品種は、七歳のあの時に自身の髪に差し、ブーケにもして持っていたもの。

そして彼に手渡したものと同じだ。


真っ白だけど、光の加減でほんの少し青みがかっているようにも見えるそれは、未だ生み出すことが難しい「青の薔薇」への希望が込められている。

作り出したのはわたくしのお父様で、「希望のかけら」と名付けられた品種だ。


あの日、お父様が「今日の集まりにはこの品種がふさわしいだろう」と手ずから選んでブーケにして、お母様が髪にも挿して下さった。

「この日の出会いが、この場に集められた王子と貴族の子供たち、それぞれにとって希望あるものとなるように」と。


ああ……薔薇だ。

この温室丸ごと「希望のかけら」が咲き誇っている。

一番の特徴であるその白の向こうに透けるような青み、特有の芳香の甘さ。


あの騒動以来、久しぶりに曇りのない心でそれを見た。

薔薇を……「希望のかけら」を。


それはマクファーソンの領地にも当然咲いているものなのだけれども、ゾクラフ領で、となるとまた違った意味を持つ。


「増やした、のですか。
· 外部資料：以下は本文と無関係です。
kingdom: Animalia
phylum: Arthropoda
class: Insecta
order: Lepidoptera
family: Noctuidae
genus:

あの時の、あれを」


ゾクラフ領で薔薇の栽培は難しい、気温が合わない、とほんのついさっきまで思っていた。

他でもない、薔薇を専門にする家門の家の娘のわたくしが。


しかもあの時、彼に渡したのはたった一輪だけ。


そこから、ここまで見事に咲き誇るまで、ゾクラフ家はこの環境を整えたのだ。

そもそも「希望のかけら」の青みをしっかりと出す育て方は難解なのに。


「ええ。差し木にちょうどいい長さだ、さすがマクファーソン家だ、とうちの庭師が言っていました。季節も最適だったようで……ご両親はあの日渡したものが相手の家にもきちんと根付けるようにとご配慮下さったのでしょう?」


ウィリアム様は涼しい顔で軽く言うが、それは一体どれほどの執念か。


たとえ我が家が「そのように渡した」としても、「そのように育てた」家門はこれまでに存在しなかった。